(Circuit design text data)
-.-.-

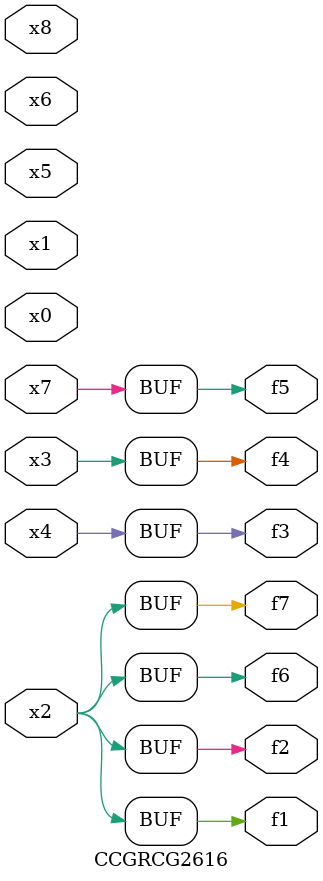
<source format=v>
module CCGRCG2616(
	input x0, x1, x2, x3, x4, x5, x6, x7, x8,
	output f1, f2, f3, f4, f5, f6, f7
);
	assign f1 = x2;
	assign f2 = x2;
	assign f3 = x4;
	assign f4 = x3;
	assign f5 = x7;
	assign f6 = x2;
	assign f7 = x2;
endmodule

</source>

-.-.-

WRITTEN TASK>
Collect every line from the records above that contains the word "assign".

ANSWER SECTION>
	assign f1 = x2;
	assign f2 = x2;
	assign f3 = x4;
	assign f4 = x3;
	assign f5 = x7;
	assign f6 = x2;
	assign f7 = x2;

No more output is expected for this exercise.